** Consegna **
Stampa senza modifiche il passo del testo sull'aula ideale che va da "Il titolo stesso" fino a "leggere lo spazio.".

** Testo da leggere **
Un’aula ideale:
ma era bella, bella davvero …

Non è proprio un classico spazio; non ha una forma definita, non ha neppure una forma statica! Non è esattamente uno spazio chiuso, ma non è sicuramente uno spazio aperto; è nella scuola, ma è anche fuori …

EDIZIONE
2019/20
LEGGERE LO SPAZIO
Architetti/e nelle classi


ARCHITETTI/E

Elisanbetta Salvadori e Alberto Terzi

QUARTIERE/PAESE
Longuelo

AMMINISTRAZIONE PUBBLICA
Comune di Bergamo

SCUOLA

Istituto comprensivo I Mille
Scuola Primaria Cavezzali

CLASSI

n. 2 classi V
n. 38 bambini/e

INSEGNANTI

Paola Calegari

TEMI E PAROLE CHIAVE

Verde
5 sensi
Sperimentazione
Bambù
Aula all’aperto
città inclusiva
alberto cavezzali
rilievo
giardino in movimento

OBIETTIVI

Il titolo stesso di questa edizione ci indica il presupposto fondamentale di quanto è necessario per sviluppare idee o progetti nell’ambito architettonico e urbano: saper leggere lo spazio.

Ci esercitiamo quindi a misurarlo con metri e strumenti laser, lo analizziamo su mappe e planimetrie, lo confrontiamo alle diverse scale e acquisiamo così una certa dimestichezza nel distinguere gli spazi pubblici da quelli privati o semiprivati, gli spazi costruiti da quelli verdi; impariamo e condividiamo inoltre vari modi di utilizzare gli spazi della scuola e proviamo addirittura a leggere lo spazio attraverso tutti i 5 sensi.  Ci accorgiamo quindi che esistono strumenti convenzionali per intraprendere questa affascinante lettura, ma la sperimentazione e la fantasia sono sempre alleate formidabili ed è proprio con questo spirito che analizziamo attentamente lo spazio intorno a noi, dentro e fuori la scuola, finché il nostro interesse si focalizza sempre più su uno spazio che ancora non è un vero spazio; non ha una forma ben definita, non ha neppure una forma statica! Non è esattamente uno spazio chiuso, ma non è sicuramente uno spazio aperto; è dentro la scuola, ma è anche fuori. Uno spazio che potenzialmente, grazie all’immaginazione, può trasformarsi in un luogo molto utile.

** Elenco dei record **
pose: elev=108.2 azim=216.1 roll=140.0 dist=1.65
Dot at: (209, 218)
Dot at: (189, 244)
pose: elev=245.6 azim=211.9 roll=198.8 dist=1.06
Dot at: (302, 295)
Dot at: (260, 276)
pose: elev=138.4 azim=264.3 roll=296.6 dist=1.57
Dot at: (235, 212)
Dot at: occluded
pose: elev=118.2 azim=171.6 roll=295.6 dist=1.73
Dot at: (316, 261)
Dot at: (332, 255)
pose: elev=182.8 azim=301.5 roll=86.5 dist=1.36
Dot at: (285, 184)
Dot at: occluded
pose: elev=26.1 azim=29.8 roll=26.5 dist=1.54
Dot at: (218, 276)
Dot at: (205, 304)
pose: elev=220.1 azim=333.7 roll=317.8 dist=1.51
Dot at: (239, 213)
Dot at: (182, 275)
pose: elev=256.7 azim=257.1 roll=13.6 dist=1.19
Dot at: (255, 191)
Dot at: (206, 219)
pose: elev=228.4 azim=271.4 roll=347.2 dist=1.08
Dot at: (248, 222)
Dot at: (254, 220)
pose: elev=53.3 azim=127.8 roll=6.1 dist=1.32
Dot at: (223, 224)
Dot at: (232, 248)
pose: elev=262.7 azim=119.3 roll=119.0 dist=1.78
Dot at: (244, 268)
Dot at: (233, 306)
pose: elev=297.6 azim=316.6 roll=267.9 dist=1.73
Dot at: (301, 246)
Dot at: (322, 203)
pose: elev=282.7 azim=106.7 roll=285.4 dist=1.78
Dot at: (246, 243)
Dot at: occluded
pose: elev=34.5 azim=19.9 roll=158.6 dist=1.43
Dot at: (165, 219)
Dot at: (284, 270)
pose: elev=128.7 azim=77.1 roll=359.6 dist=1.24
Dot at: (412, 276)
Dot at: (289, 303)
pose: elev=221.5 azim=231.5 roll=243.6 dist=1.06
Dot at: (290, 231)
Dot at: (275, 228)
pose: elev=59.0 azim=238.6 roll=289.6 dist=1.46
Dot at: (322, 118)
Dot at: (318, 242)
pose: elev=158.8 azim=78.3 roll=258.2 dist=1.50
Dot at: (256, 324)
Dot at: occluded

** Risposta qui sotto **
Il titolo stesso di questa edizione ci indica il presupposto fondamentale di quanto è necessario per sviluppare idee o progetti nell’ambito architettonico e urbano: saper leggere lo spazio.